By: Mark Lomanno
For as long as I have been following the hotel industry, room rates that guests are charged have almost always gone up or down based on seasonality. The habit of pricing by season often results in wide fluctuations in room rates during the course of the year. This is of course with the intent of maximizing revenue by adjusting room rates charged to the guest based on anticipated or historical demand levels. I have often wondered how much revenue hotels have left on the table by either not raising ADR sufficiently during peak months or lowering them too much during slow months.
Recently I examined some Airbnb pricing data that made me think further about the value of pricing by season. Specifically, I was looking at some pricing by city (large cities with a large Airbnb presence) and by month for Airbnb vs. hotels, segmented by chain scale category. Initially, I was looking to see how Airbnb pricing compared relative to the various chain scale classifications to see where they were most competitive with hotels (a discussion of how we derived what we believe to be the most accurate way to determine pricing is a bit too lengthy to review here). While that data was extremely interesting, what was also fascinating was the difference in pricing by month reported by Airbnb properties vs. that of hotels.
What we saw was Airbnb properties have little to no seasonality in their pricing, while hotels have the variability discussed earlier. What further piqued my curiosity is that, while there was little seasonality in pricing, there was very significant seasonality in occupancy. In fact, the occupancy seasonality mirrored that of the hotels. This almost certainly indicates that the Airbnb operators are not capitalizing on their room rate potential in peak months. However, we see they do not drop their rates during slow periods, but still maintain an occupancy pattern similar to hotels, which results in a much better revenue performance than hotels in slow months.
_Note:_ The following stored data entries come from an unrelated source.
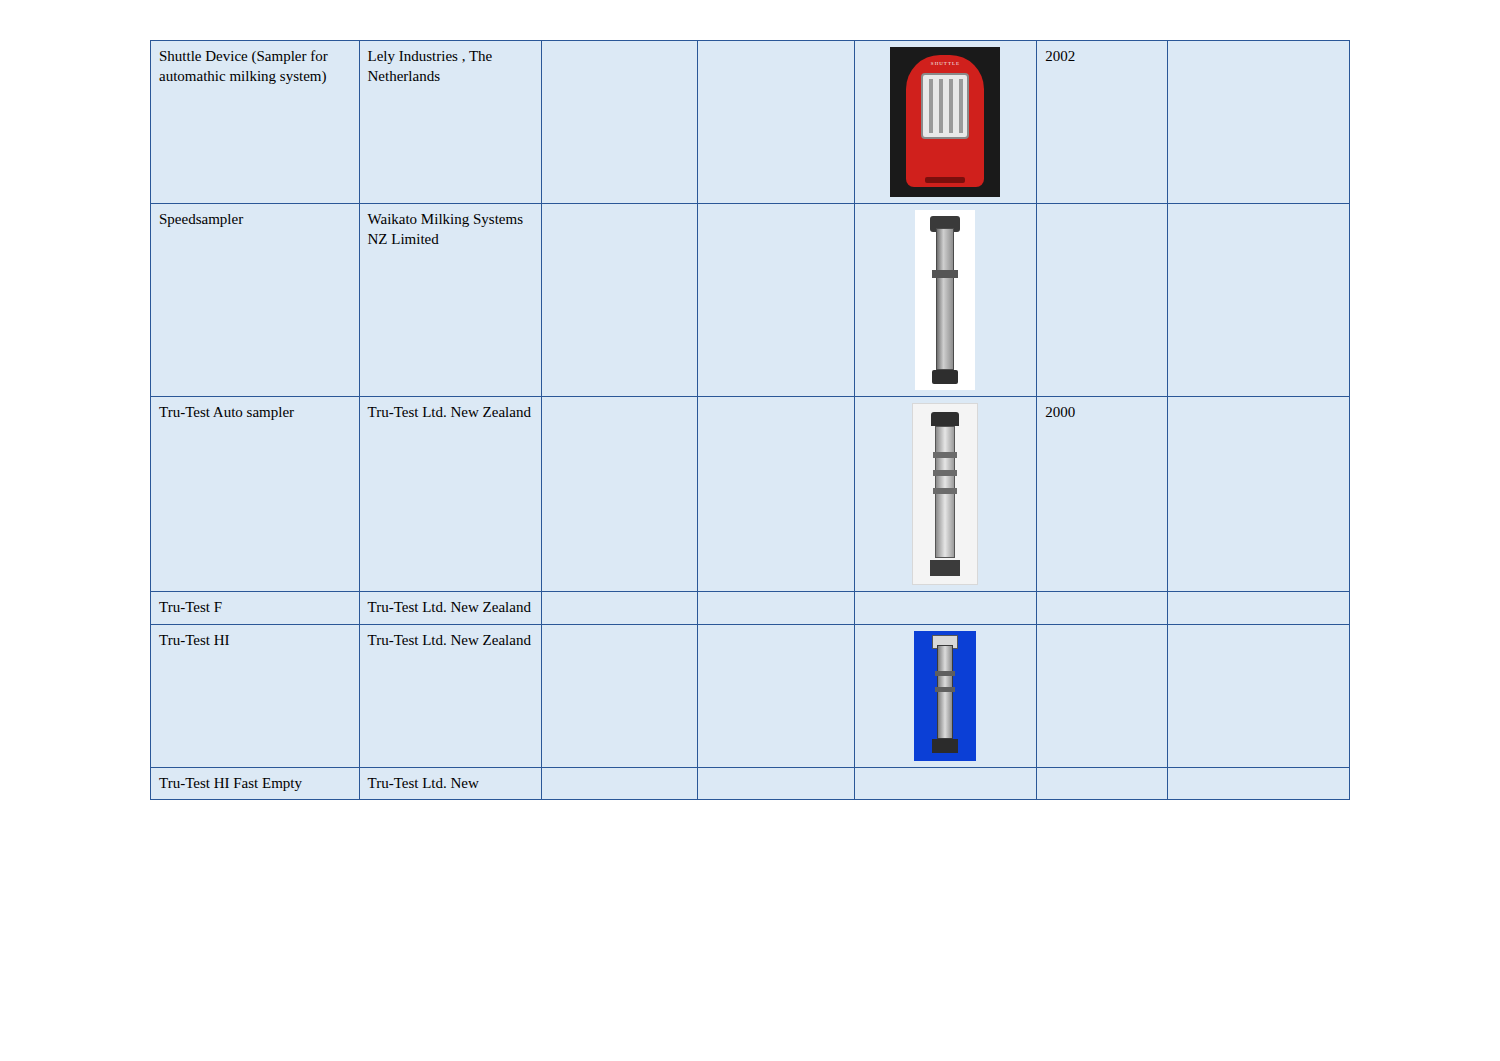| Shuttle Device (Sampler for automathic milking system) | Lely Industries , The Netherlands | | | SHUTTLE | 2002 | |
| Speedsampler | Waikato Milking Systems NZ Limited | | | | | |
| Tru-Test Auto sampler | Tru-Test Ltd. New Zealand | | | | 2000 | |
| Tru-Test F | Tru-Test Ltd. New Zealand | | | | | |
| Tru-Test HI | Tru-Test Ltd. New Zealand | | | | | |
| Tru-Test HI Fast Empty | Tru-Test Ltd. New | | | | | |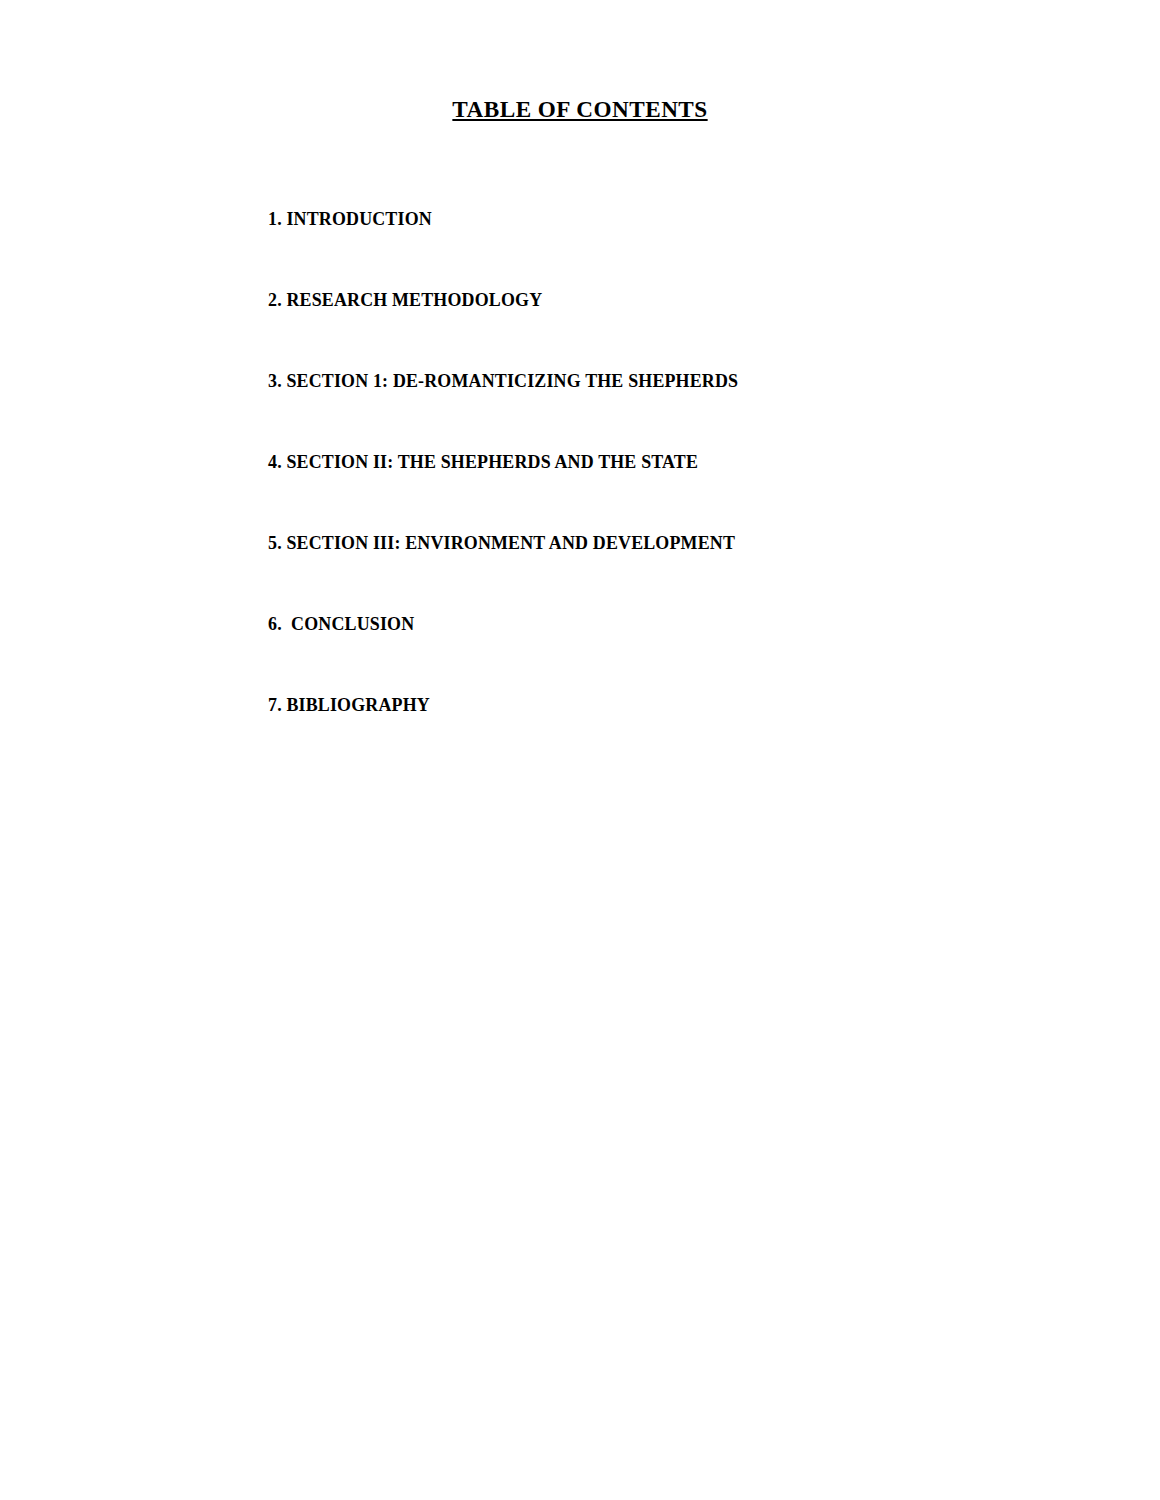TABLE OF CONTENTS
1. INTRODUCTION
2. RESEARCH METHODOLOGY
3. SECTION 1: DE-ROMANTICIZING THE SHEPHERDS
4. SECTION II: THE SHEPHERDS AND THE STATE
5. SECTION III: ENVIRONMENT AND DEVELOPMENT
6. CONCLUSION
7. BIBLIOGRAPHY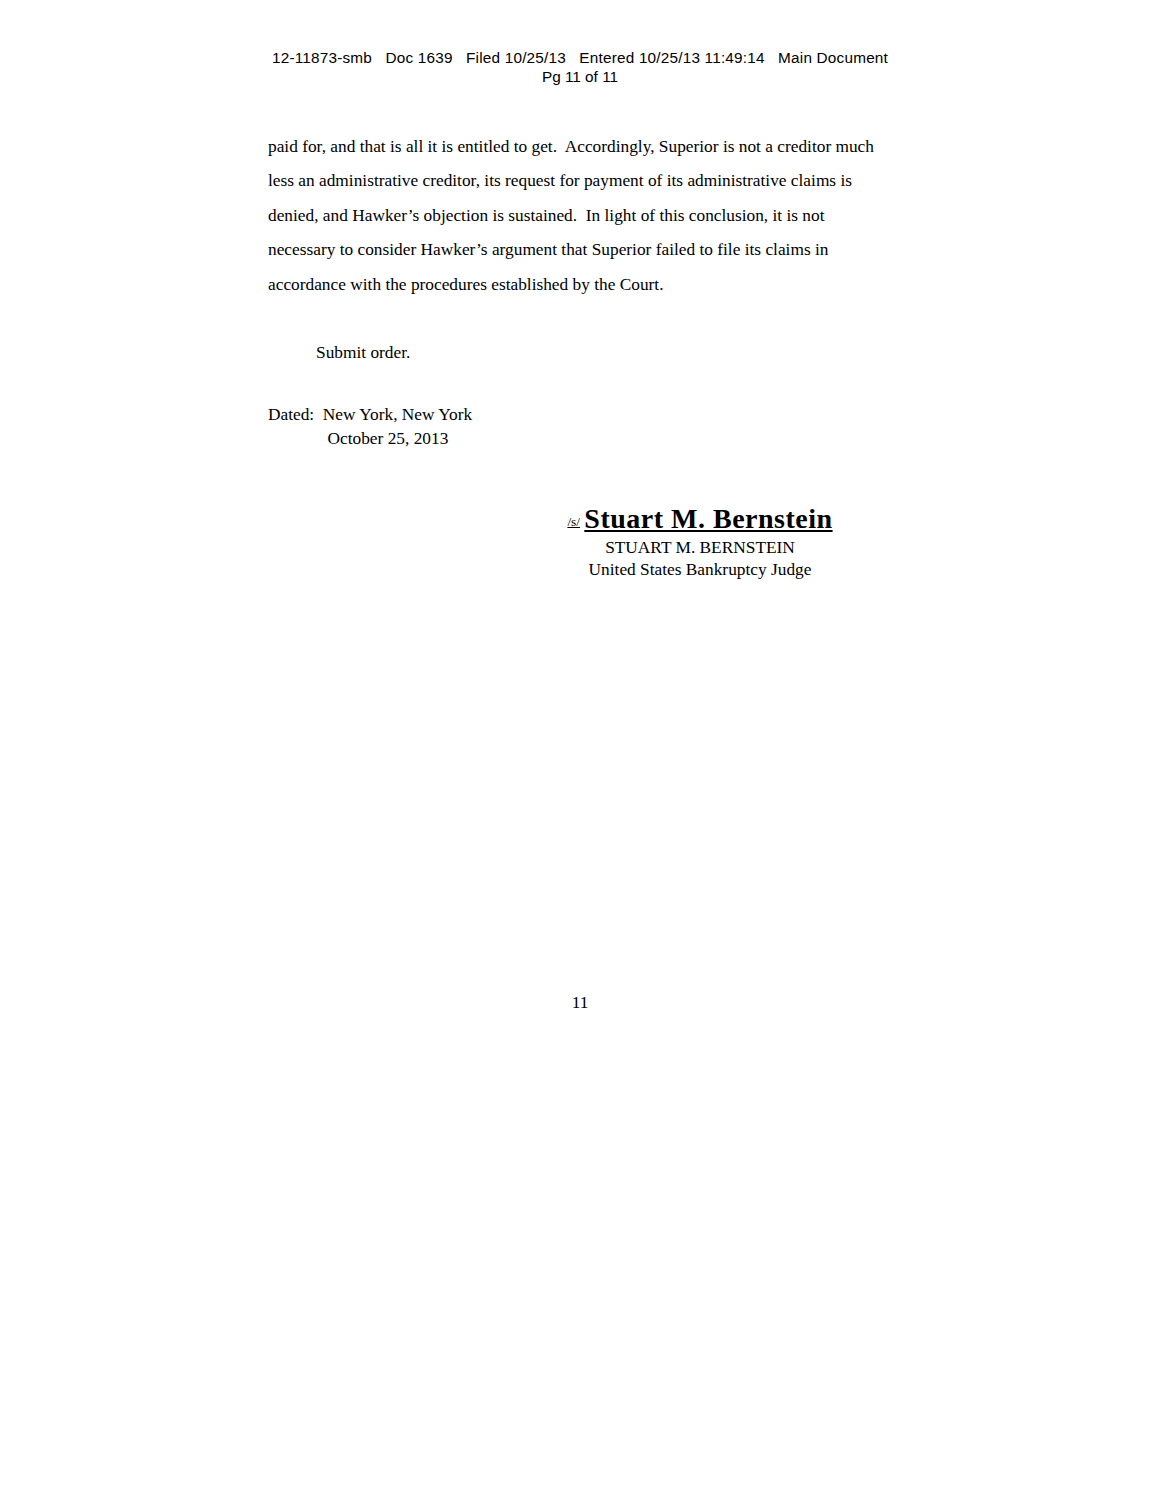12-11873-smb Doc 1639 Filed 10/25/13 Entered 10/25/13 11:49:14 Main Document
Pg 11 of 11
paid for, and that is all it is entitled to get. Accordingly, Superior is not a creditor much less an administrative creditor, its request for payment of its administrative claims is denied, and Hawker’s objection is sustained. In light of this conclusion, it is not necessary to consider Hawker’s argument that Superior failed to file its claims in accordance with the procedures established by the Court.
Submit order.
Dated: New York, New York October 25, 2013
/s/ Stuart M. Bernstein
STUART M. BERNSTEIN
United States Bankruptcy Judge
11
Some of this is due to a lack of revenue management tools for Airbnb operators, a dearth that will likely disappear in the near future. Still, one man’s conclusion is that hotels need to take a hard look at their seasonal pricing, especially during the low season. Does all that discounting really do any good for your bottom line? I have long suspected that the industry does not need to lower their room rates as much as they do, both in downturns and seasonally.